TBT: image
D/A: eidetic
Corner describes the conceptual and cultural meanings that are latent in the term landscape. Critical to his investigation is the inseparable quality that imagery has played into shaping the definition. Originating from the term landskip, Western paintings depicting nature were the first to imagine and influence the shaping of environments from gardens, estates, to vistas. Corner points to this moment as having a lasting but dark legacy (see Foucoult`s visual regimes) where conventional landscape practitioners have come to assume pictorializing imagery- a method of representation that prioritizes visual and formal qualities.
The limitations of such a representation technique range from its inability to represent concepts of knowing, belonging, and even experiencing landscape:
"landscape can often obscure from its occupants the ideological impulses that motivated its formations and instead foster in them the feeling that they are in possession of a beautiful and innocent past, that they have escaped from the inequities and problems of the present(157)"
Since Corner believes that such imagery practices exercises agency in the way we create landscape, he calls out to the profession and discipline to reconsider, revise, enhance, and invent forms of representation techniques that might engender more engaging landscapes than the pictorializing conventions of contemporary practice (see his discussion on landskip vs. landshaft ).
If we are to agree with Corner that "imaging always exercises agency" (160) this inevitably asks of a designer, what kind of imaging approach could be developed and advanced? Corner advocates the eidetic image:
"a mental conception that my be picturable but may be equally acoustic, tactile, cognitive, or intuitive...Unlike the purely retinal impression of pictures, eidetic images contain a broad range of ideas that lie at the core of human creativity. Consequently, how one imagines these kind of images are more active than this, engendering, unfolding, and participating in emergent realities (160)."

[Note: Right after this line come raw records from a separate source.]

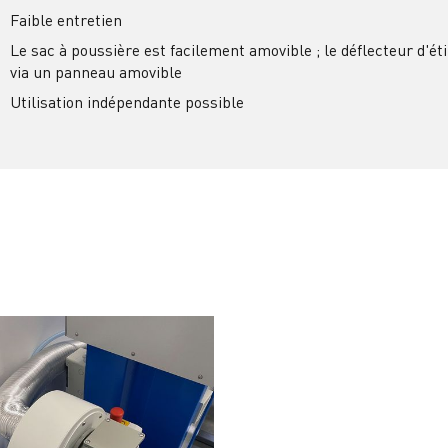
Faible entretien
Le sac à poussière est facilement amovible ; le déflecteur d'ét
via un panneau amovible
Utilisation indépendante possible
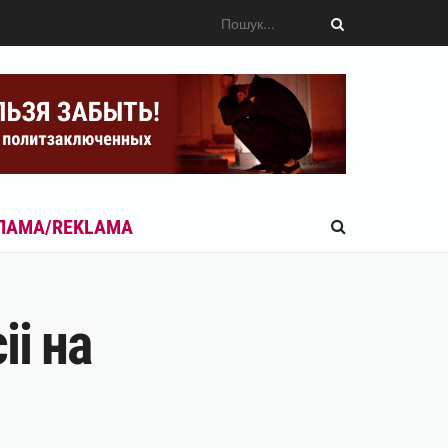
ЛАМА/REKLAMA
і на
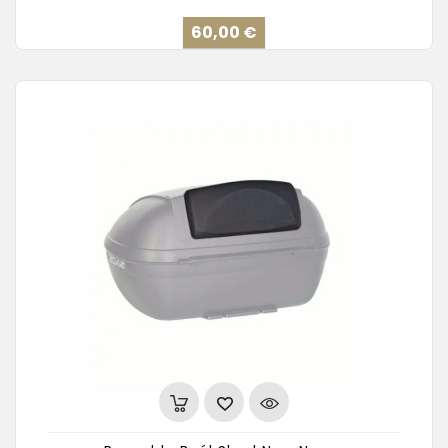
Precio
60,00 €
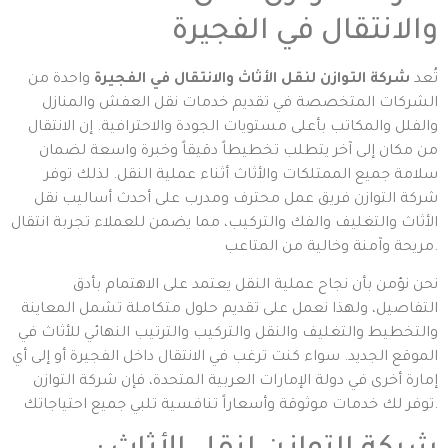
والانتقال في الفجيرة
تُعد
شركة التوازن لنقل الأثاث والانتقال في الفجيرة
واحدة من
الشركات المتخصصة في تقديم خدمات نقل العفش والمنازل
والفلل والمكاتب بأعلى مستويات الجودة والاحترافية. إن الانتقال
من مكان إلى آخر يتطلب تخطيطاً دقيقاً وخبرة واسعة لضمان
سلامة جميع الممتلكات والأثاث أثناء عملية النقل. لذلك توفر
شركة التوازن فريق عمل محترف ومدرب على أحدث أساليب نقل
الأثاث والتغليف والفك والتركيب، مما يضمن للعملاء تجربة انتقال
مريحة وآمنة وخالية من المتاعب.
نحن نؤمن بأن نجاح عملية النقل يعتمد على الاهتمام بأدق
التفاصيل، ولهذا نعمل على تقديم حلول متكاملة تشمل المعاينة
والتخطيط والتغليف والنقل والتركيب والترتيب النهائي للأثاث في
الموقع الجديد. سواء كنت ترغب في الانتقال داخل الفجيرة أو إلى أي
إمارة أخرى في دولة الإمارات العربية المتحدة، فإن شركة التوازن
توفر لك خدمات موثوقة وأسعاراً تنافسية تلبي جميع احتياجاتك.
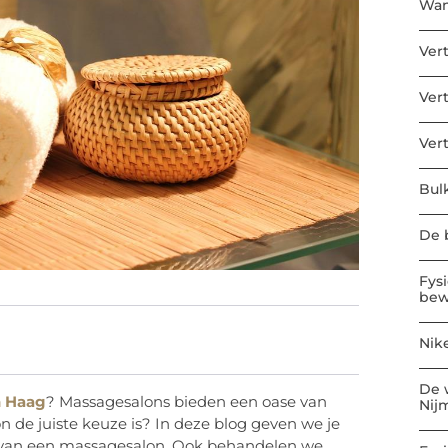
Wan
Ver
Ver
Ver
Bul
De b
Fys
bew
Nik
De 
n Haag
? Massagesalons bieden een oase van
Nij
n de juiste keuze is? In deze blog geven we je
en van een massagesalon. Ook behandelen we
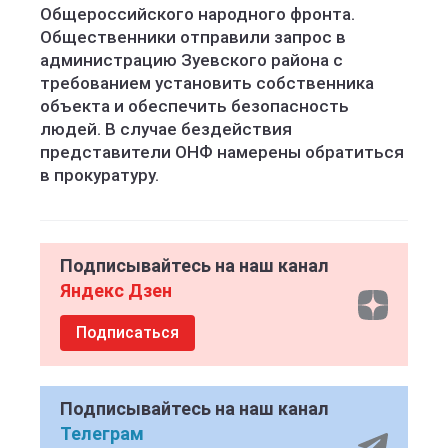
Общероссийского народного фронта.
Общественники отправили запрос в
администрацию Зуевского района с
требованием установить собственника
объекта и обеспечить безопасность
людей. В случае бездействия
представители ОНФ намерены обратиться
в прокуратуру.
Подписывайтесь на наш канал
Яндекс Дзен
Подписаться
Подписывайтесь на наш канал
Телеграм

Such eidetic images are fundamental to creativity and invention as they do not represent the reality of an idea, rather inaugurate as its possibility (163). Revisions in fundamental imaging techniques such as mapping, planning, diagramming, and sectioning effectively liberates the designer/planner from representation. This does not mean the complete reinvention of the already established techniques nor advocation of a hermetic visual language, rather they can derive subtly from the codes and techniques established from mapping, collaging, analytical and quantitative maps/charts, and orthographic views of plans and sections. Furthermore, the designer's ability to "hybridize" or "composite" these techniques allows him to advance in landscape formations. Layering, seperating, and montaging results in new technigraphics: ideograms, imagetexts, scorings, pictographs, indexes, samples, game boards, cognitive tracings, and scalings. This allows designer to project forward performative aspects as demonstrated by designers such as Koohaus, Tschumi, MVRDV.

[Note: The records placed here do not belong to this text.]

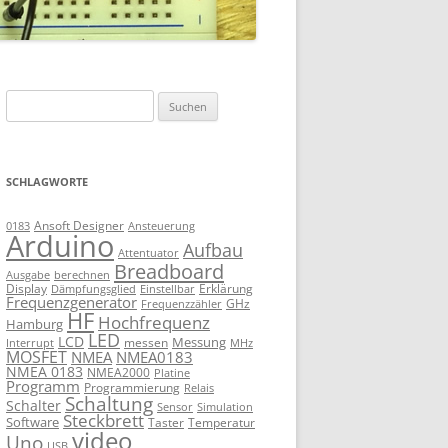
Suchen
nach:
SCHLAGWORTE
Ansoft Designer
Ansteuerung
0183
Arduino
Aufbau
Attentuator
Breadboard
Ausgabe
berechnen
Display
Erklärung
Dämpfungsglied
Einstellbar
Frequenzgenerator
GHz
Frequenzzähler
HF
Hochfrequenz
Hamburg
LED
LCD
Messung
messen
Interrupt
MHz
MOSFET
NMEA
NMEA0183
NMEA 0183
NMEA2000
Platine
Programm
Programmierung
Relais
Schaltung
Schalter
Sensor
Simulation
Steckbrett
Software
Taster
Temperatur
video
Uno
USB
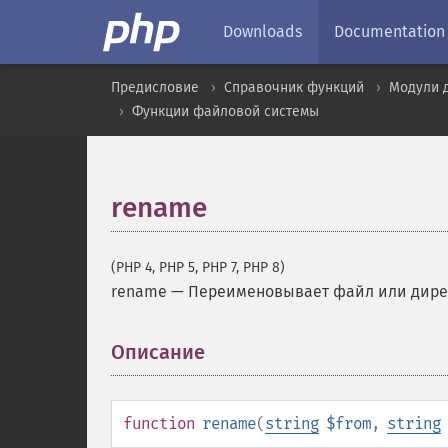
Downloads
Documentation
Предисловие
Справочник функций
Модули 
Функции файловой системы
rename
(PHP 4, PHP 5, PHP 7, PHP 8)
rename
—
Переименовывает файл или дир
Описание
¶
function
rename
(
string
$from
,
string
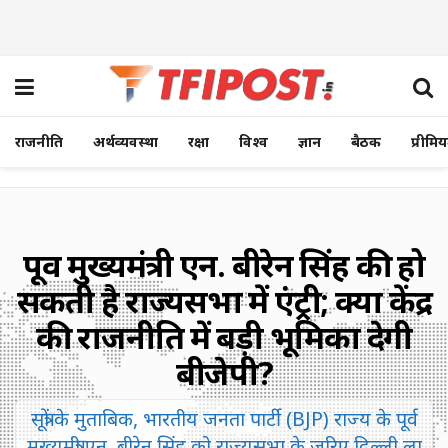
राजनीति
अर्थव्यवस्था
रक्षा
विश्व
ज्ञान
बैठक
प्रीमि
पूर्व मुख्यमंत्री एन. बीरेन सिंह की हो
सकती है राज्यसभा में एंट्री; क्या केंद्र
की राजनीति में बड़ी भूमिका देगी
बीजेपी?
सूत्रों के मुताबिक, भारतीय जनता पार्टी (BJP) राज्य के पूर्व
मुख्यमंत्री एन. बीरेन सिंह को राज्यसभा के जरिए दिल्ली ला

The introduction of these new kinds of imagery techniques also means a shift in how we think about
about landscapes:
"shift from object appearance to processes of formation, dynamics of occupancy,….role of landscape architect is less to picture or represent these activities then it is to facilitate, instigate, and diversify their effects in time, then the development of more performative forms of imaging (as devising, enabling, unfolding techniques) is fundamental to this task (165)."
Corner's advancement of the eidetic imagery beyond our visual-aural sensing capabilities is appreciated, to what extent should this be pushed? For example, Corner implies richer experiences to be gained at the cognitive level but what about covering all grounds of the other missing senses- taste and smell? Imagine tasty flickering drawings projected on the studio walls with sprayed down with scratch-n-sniff adhesives. How about imagining and representing other more subtle bodily sensations such as balance and acceleration, temperature, pressure detection, kinaestehtic sense, and even direction? Cutting edge virtual reality simulations can achieve these sensations but this starts to question if these eidetic images any different than say dreams or hallucinations?

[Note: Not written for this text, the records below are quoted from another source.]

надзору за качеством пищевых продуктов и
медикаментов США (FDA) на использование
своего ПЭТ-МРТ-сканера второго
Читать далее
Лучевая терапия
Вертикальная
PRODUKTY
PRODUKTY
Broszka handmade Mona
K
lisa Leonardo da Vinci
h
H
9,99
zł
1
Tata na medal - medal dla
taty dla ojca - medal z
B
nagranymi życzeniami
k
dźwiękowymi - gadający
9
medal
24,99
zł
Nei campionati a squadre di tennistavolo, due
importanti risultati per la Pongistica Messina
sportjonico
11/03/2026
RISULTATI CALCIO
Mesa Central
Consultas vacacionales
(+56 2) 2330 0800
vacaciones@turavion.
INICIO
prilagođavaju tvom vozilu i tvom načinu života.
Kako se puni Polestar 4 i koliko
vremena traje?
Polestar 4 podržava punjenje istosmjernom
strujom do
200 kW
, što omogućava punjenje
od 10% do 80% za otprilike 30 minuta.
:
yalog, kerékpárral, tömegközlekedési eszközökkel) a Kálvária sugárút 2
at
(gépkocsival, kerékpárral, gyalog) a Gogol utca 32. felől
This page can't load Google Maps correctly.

Can all this be alluded to, just by our 5 sensing limitations of a drawing? Inevitably, expanding representation techniques in architecture starts to imply a certain visual sensibility that a graphic designer might similarly hold in evaluating and prioritizing ideas are being communicated. One has to ask, is there any real need to go beyond what we are capable understanding (i.e. the five senses)? And to what end? In other words, how do we prioritize these senses in these representation technqiues.